Thiem Secures SF Berth In Gijon

Austrian next plays Rublev or Paul

Dominic Thiem moved to within two wins of capturing his first tour-level title since 2020 on Friday when he moved past fourth seed Francisco Cerundolo 6-4, 6-3 at the Gijon Open.

The Austrian played with confidence throughout the one-hour, 34-minute clash in Spain, riffling his groundstrokes with heavy topspin and pace to advance to his second tour-level semi-final of the season. Thiem reached the last four on clay in Gstaad in July.
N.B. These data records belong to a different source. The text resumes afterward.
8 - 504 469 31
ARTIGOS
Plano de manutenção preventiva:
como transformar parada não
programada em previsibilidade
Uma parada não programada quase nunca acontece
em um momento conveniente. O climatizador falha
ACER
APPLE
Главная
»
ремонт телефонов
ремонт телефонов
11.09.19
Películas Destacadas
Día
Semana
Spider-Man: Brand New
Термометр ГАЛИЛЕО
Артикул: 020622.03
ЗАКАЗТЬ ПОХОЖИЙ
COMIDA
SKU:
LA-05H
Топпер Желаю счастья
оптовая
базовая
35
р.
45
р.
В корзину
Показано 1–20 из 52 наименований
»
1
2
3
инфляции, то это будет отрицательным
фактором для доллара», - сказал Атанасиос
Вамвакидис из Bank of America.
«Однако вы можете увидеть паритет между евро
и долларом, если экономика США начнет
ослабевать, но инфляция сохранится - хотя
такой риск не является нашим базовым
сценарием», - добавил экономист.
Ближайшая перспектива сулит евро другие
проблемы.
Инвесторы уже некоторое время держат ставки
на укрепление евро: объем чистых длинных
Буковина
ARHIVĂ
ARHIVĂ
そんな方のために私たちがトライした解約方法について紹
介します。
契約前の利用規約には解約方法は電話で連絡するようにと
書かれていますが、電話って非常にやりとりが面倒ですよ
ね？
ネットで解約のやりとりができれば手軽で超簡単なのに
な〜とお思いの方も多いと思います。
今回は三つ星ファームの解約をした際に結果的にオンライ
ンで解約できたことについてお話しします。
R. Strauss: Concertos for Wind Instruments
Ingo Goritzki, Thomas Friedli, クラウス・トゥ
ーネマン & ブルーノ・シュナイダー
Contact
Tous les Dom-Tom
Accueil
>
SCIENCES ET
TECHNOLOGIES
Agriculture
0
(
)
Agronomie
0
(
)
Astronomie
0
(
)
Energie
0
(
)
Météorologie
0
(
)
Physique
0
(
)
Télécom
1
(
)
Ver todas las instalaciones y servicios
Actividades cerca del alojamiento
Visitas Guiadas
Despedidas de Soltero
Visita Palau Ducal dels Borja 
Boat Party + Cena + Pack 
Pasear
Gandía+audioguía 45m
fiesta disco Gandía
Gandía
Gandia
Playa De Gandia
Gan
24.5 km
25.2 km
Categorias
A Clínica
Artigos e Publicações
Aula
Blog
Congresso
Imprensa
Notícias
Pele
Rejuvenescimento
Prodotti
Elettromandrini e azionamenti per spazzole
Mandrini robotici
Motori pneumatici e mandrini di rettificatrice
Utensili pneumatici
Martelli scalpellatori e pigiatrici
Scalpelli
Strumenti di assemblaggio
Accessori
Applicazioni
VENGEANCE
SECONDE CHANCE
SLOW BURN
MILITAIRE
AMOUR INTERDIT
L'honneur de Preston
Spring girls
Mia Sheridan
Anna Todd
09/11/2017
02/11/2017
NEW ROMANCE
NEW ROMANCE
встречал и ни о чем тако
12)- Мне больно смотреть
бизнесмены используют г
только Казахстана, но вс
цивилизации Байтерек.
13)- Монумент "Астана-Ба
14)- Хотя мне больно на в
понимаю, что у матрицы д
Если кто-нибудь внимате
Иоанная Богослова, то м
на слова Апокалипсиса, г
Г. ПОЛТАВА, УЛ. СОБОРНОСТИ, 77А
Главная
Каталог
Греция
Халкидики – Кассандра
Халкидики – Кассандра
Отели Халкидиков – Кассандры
“From the first match on, I have felt great on this court,” Thiem said in his on-court interview. “A lot of control. A super nice atmosphere and I have enjoyed playing a lot since Monday. I am super happy that I am still in the tournament at the weekend and I can play another match. It is very important for me as I am trying to climb up the rankings. The semi-finals at an ATP [Tour] event is helping a lot.”

Thiem, who moved past Joao Sousa and Marcos Giron in his opening two matches at the ATP 250 event, is up to No. 132 in the Pepperstone ATP Live Rankings following his 14th tour-level win of the year. He will climb back into the Top 100 if he wins the title in Gijon.

The 29-year-old will be aiming to reach his first tour-level final since the Nitto ATP Finals in 2020 when he next plays Andrey Rublev or fifth seed Tommy Paul on Saturday. Thiem’s last tour-level title came at the US Open in September 2020.